DATA FOR THIS EXERCISE:
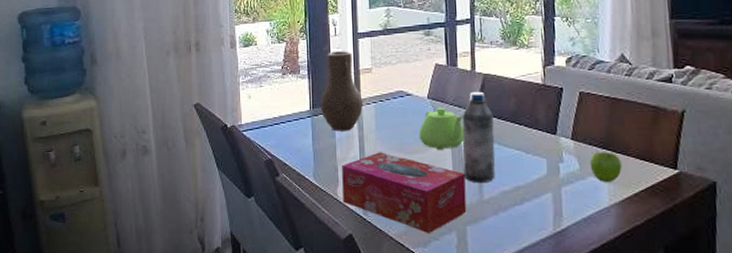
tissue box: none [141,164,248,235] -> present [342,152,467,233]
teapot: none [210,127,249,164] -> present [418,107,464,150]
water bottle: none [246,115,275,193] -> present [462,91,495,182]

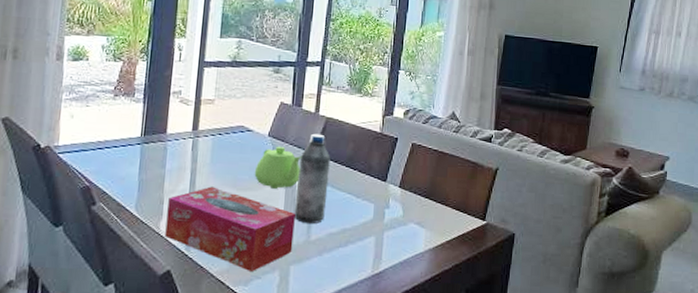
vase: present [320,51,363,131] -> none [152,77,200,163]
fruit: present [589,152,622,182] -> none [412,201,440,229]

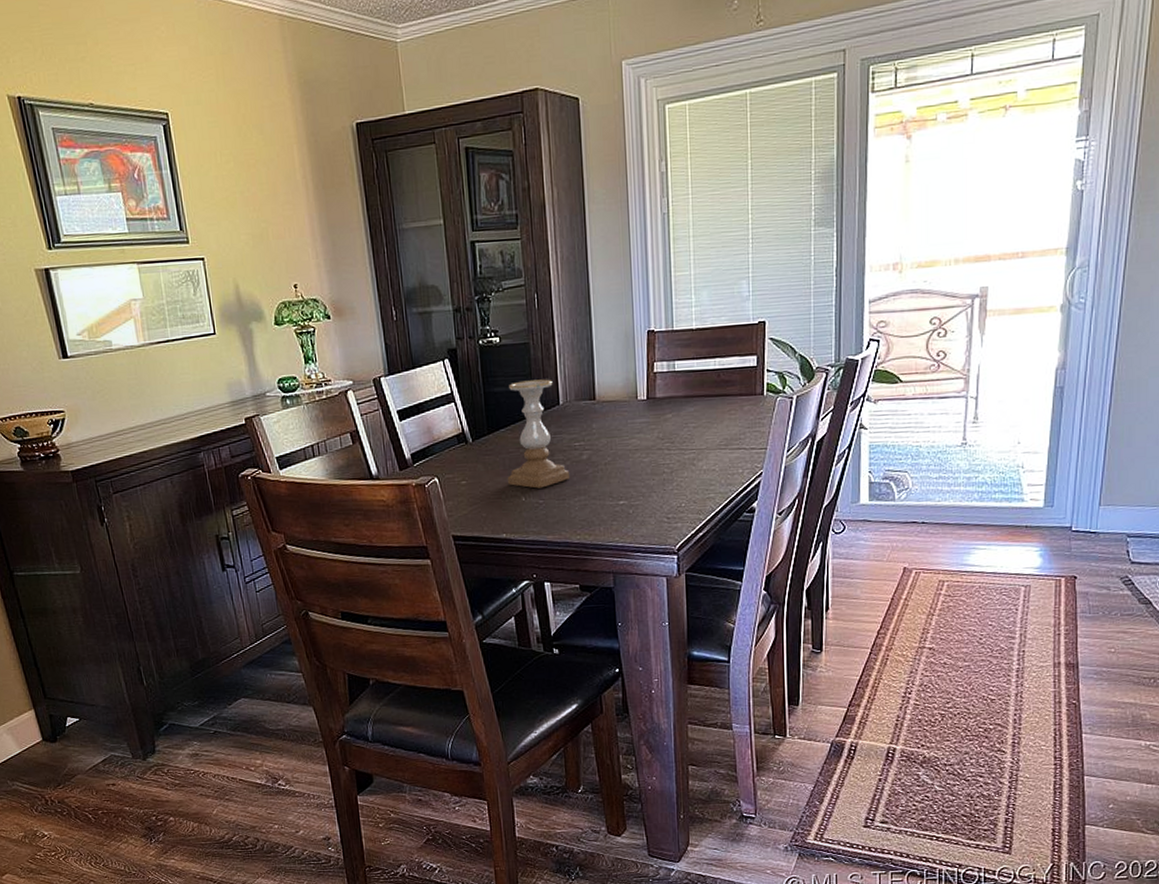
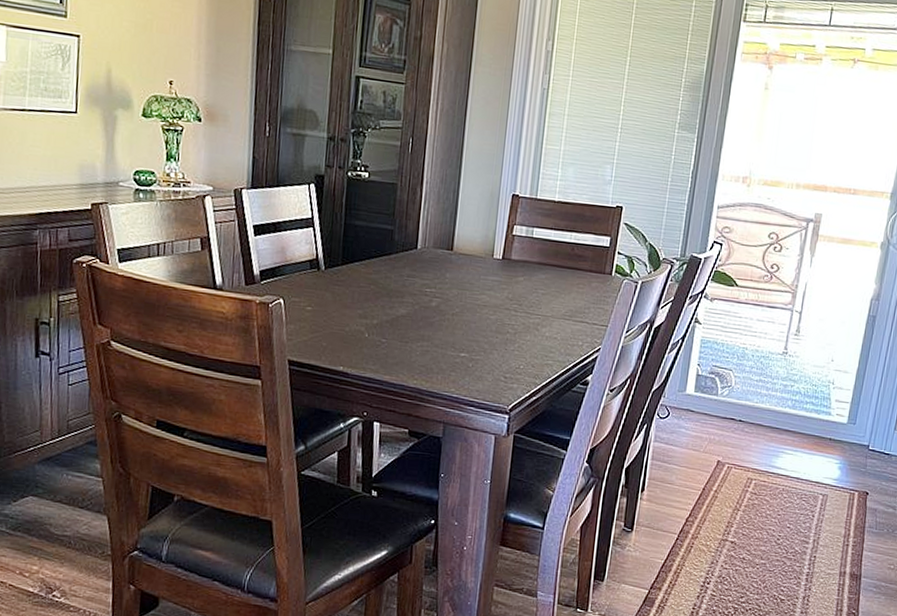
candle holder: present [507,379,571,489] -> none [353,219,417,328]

==

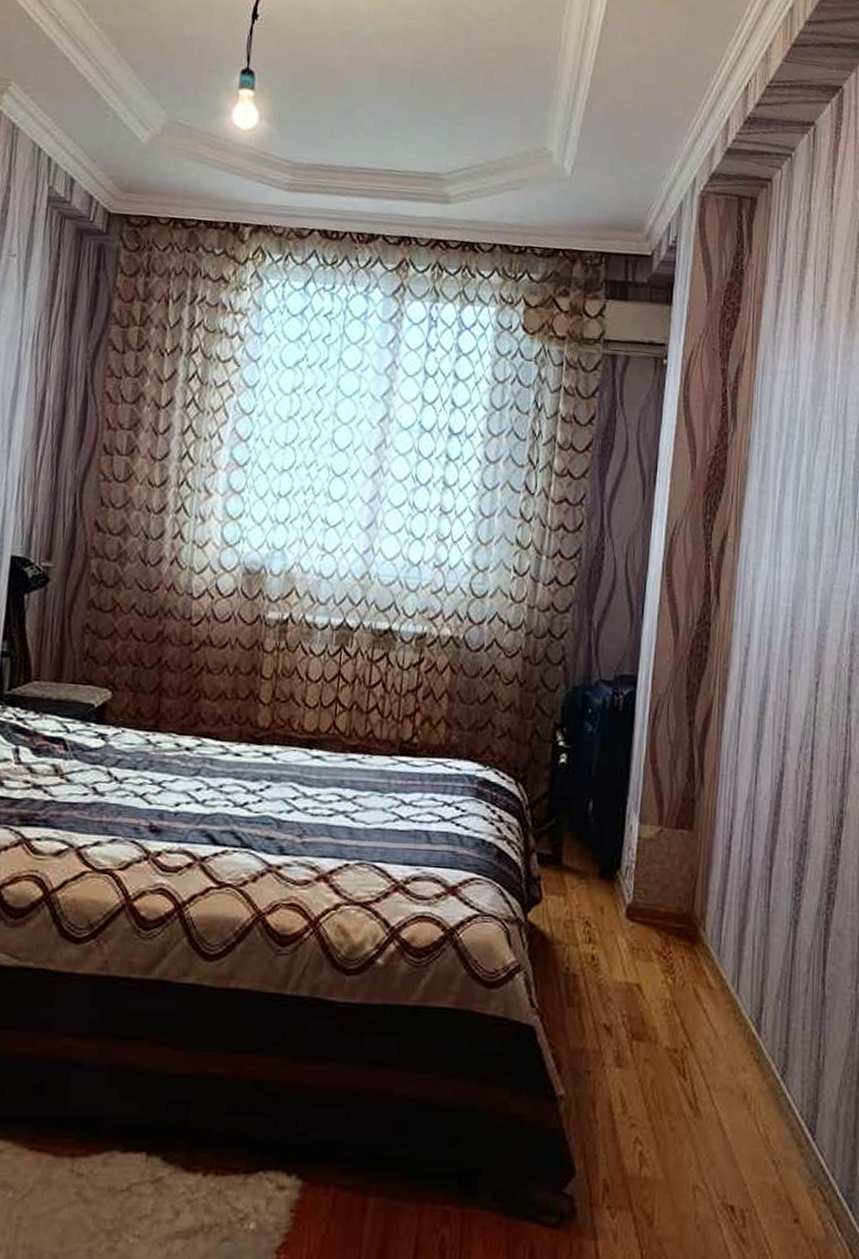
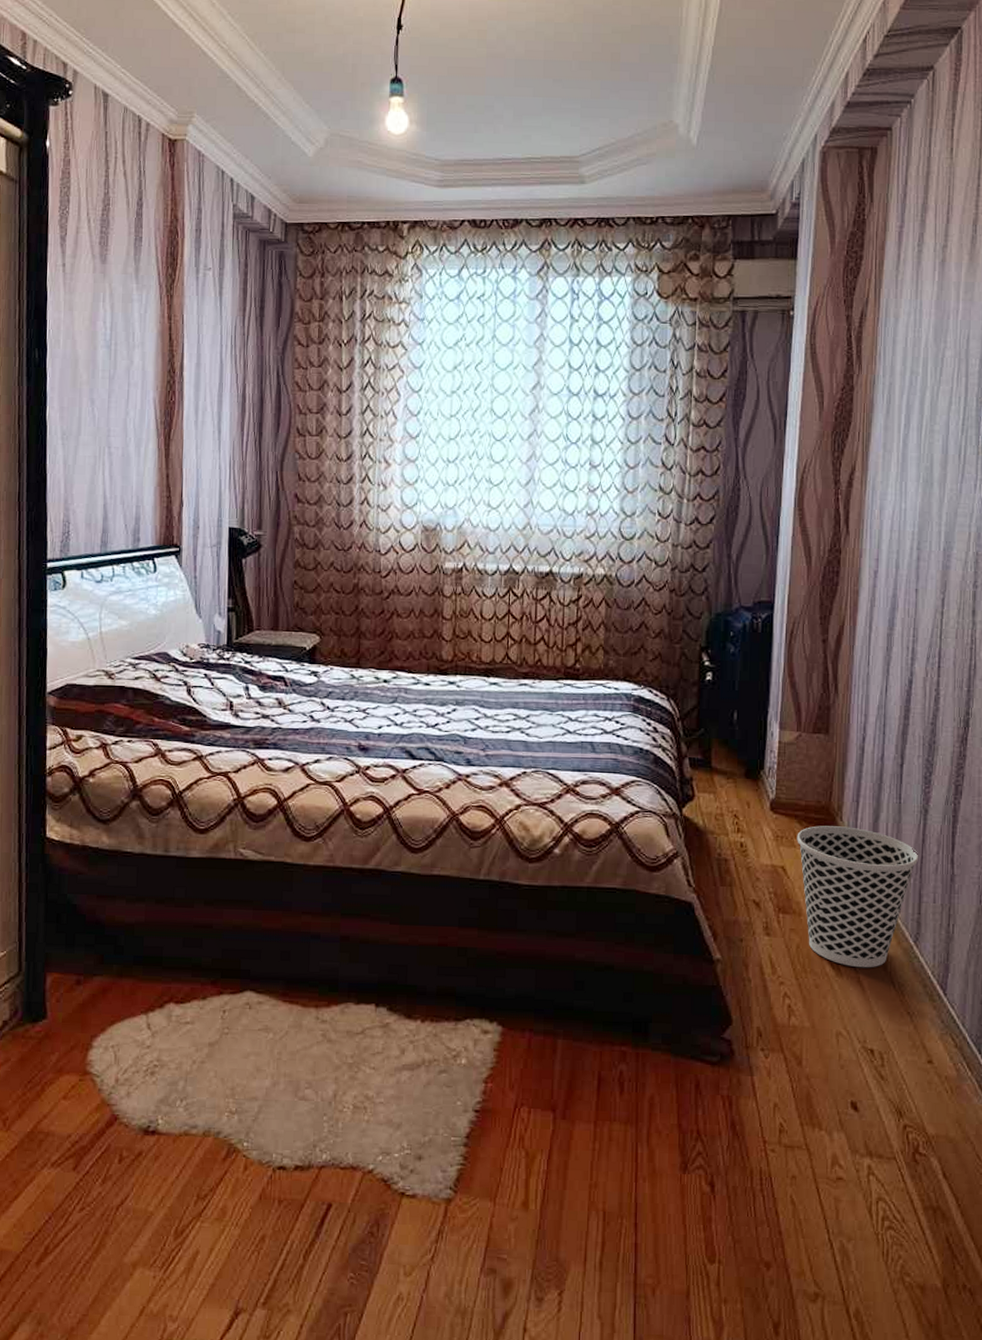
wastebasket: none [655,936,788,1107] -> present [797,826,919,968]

PROBLEM TO WORK ON: Start with the line with "vase: present [320,51,363,131]" in the listing above and stop after the line with "candle holder: present". Write out exactly the lines in that stretch and no others, without pictures.

WRITTEN SOLUTION:
vase: present [320,51,363,131] -> none [152,77,200,163]
fruit: present [589,152,622,182] -> none [412,201,440,229]

candle holder: present [507,379,571,489] -> none [353,219,417,328]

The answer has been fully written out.